Son exploration du monde se poursuit actuellement au Burkina-Faso où il suit la récolte du beurre de karité dans ce pays d’Afrique de l’Ouest. Bientôt ce nomade repartira dans la région des grands lacs, dans ces pays meurtris où les populations subissent des conflits récurrents. «  Chacun de mes sujets est un témoignage sur un thème plus global, mais vu sous l’angle d’un être humain, en l’occurrence des femmes, dont le point de vue est généralement ignoré », précise Titouan Lamazou.

A l’automne ce travail prendra la forme d’un beau-livre.

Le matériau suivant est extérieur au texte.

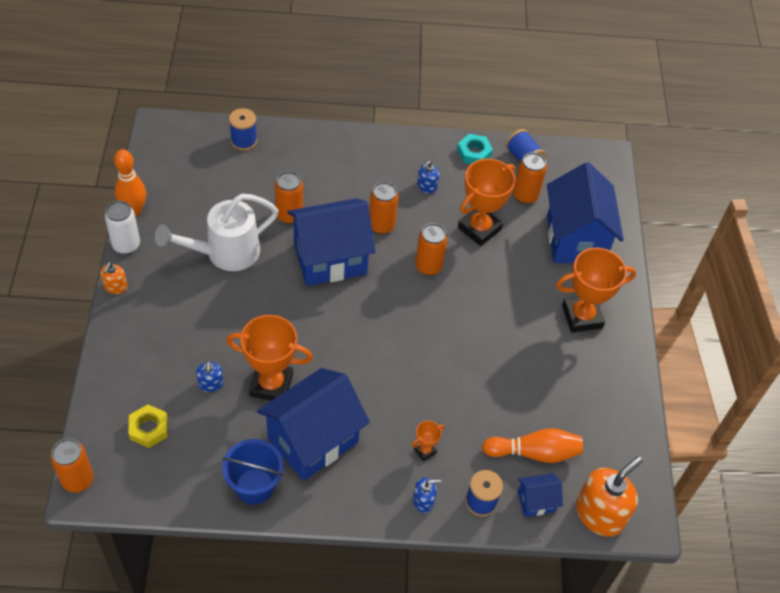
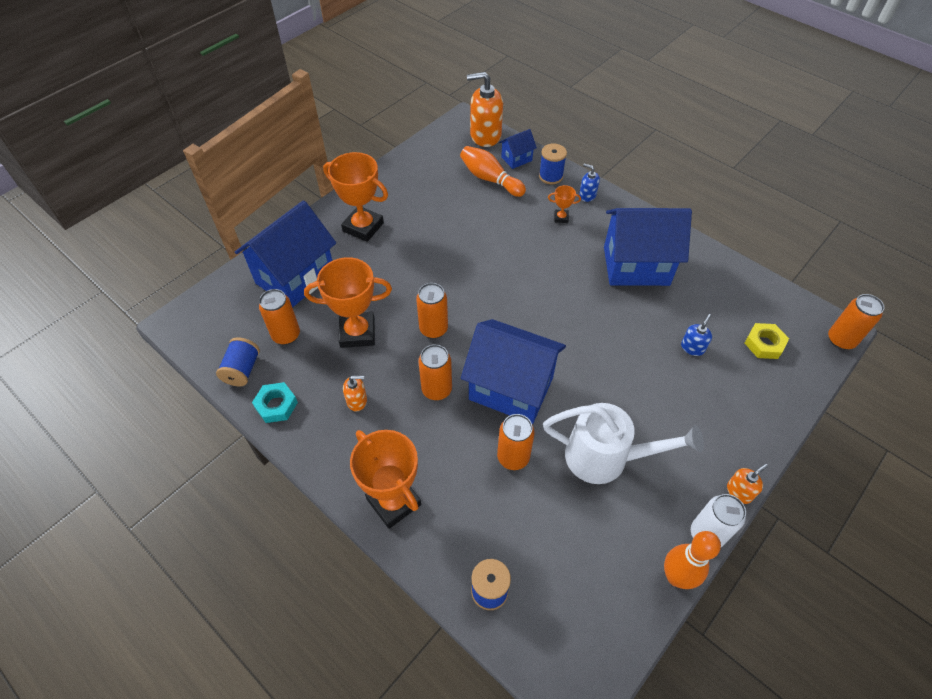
camera: 135 degrees left, 0 degrees up
blue bucket [222,439,283,505] -> none
orange trophy [226,315,313,401] -> orange trophy moved to [350,430,421,529]
blue soap dispenser [417,161,439,194] -> orange soap dispenser [343,376,367,411]
blue house [518,473,563,517] -> blue house turned 60 degrees counterclockwise [499,129,537,169]

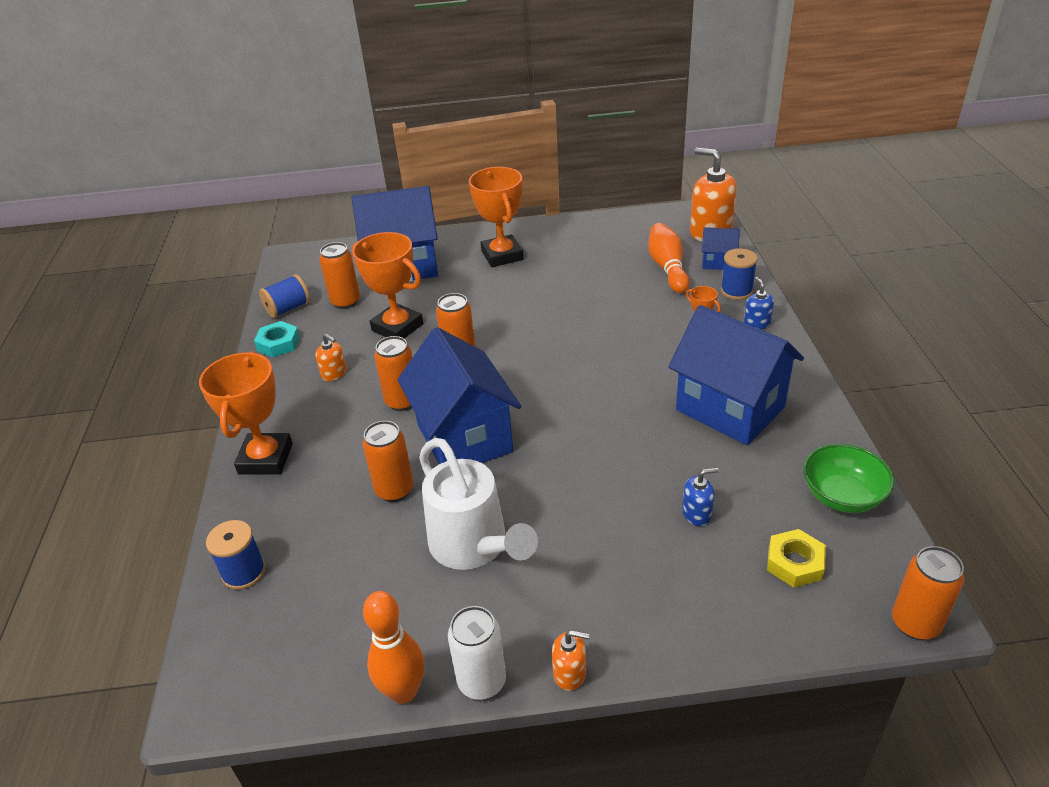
camera: 45 degrees right, 15 degrees down
none -> green bowl [803,444,894,513]

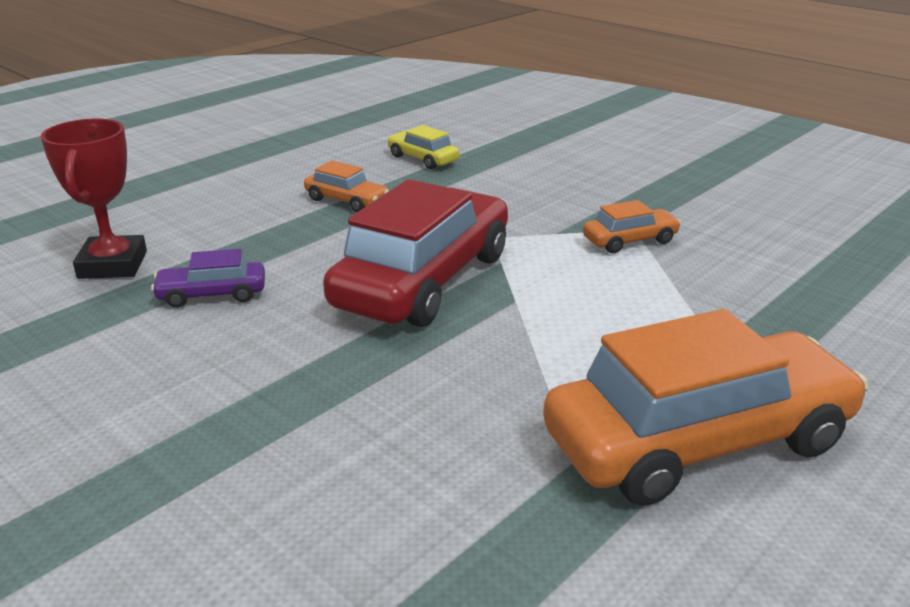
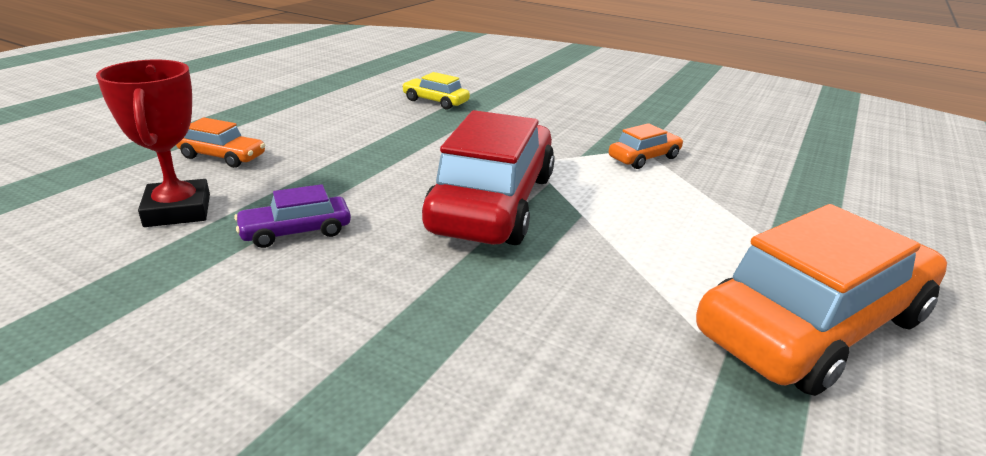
camera: 15 degrees left, 0 degrees up
orange car [304,160,389,212] -> orange car moved to [176,117,265,168]

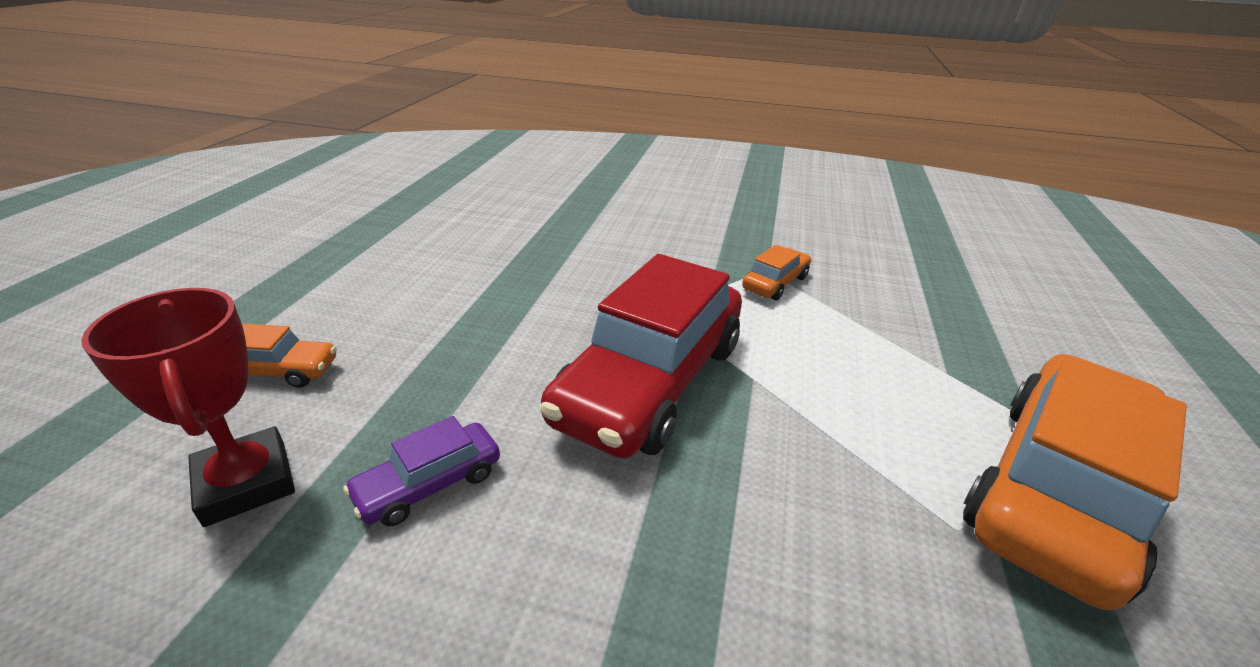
camera: 15 degrees left, 5 degrees up
yellow car [402,72,470,110] -> none
red car [422,110,555,245] -> red car turned 150 degrees counterclockwise [539,254,742,459]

Autour de tableaux photographiques, certains peuvent être composés de centaines de clichés, et des esquisses et dessins qui sont autant de préparations à  la photo finale, l’ouvrage accueillera le point de vue de spécialistes de la politique, de l’histoire et d’autres savants pour éclairer la situation dans cette partie du monde.

Un jour peut-être embarquera-t-il à  nouveau dans le bateau-atelier qu’il espère mettre à  l’eau, «  la vie m’a appris que certaines utopies pouvaient se réaliser », pour combiner les deux éléments de son identité: l’art et la navigation.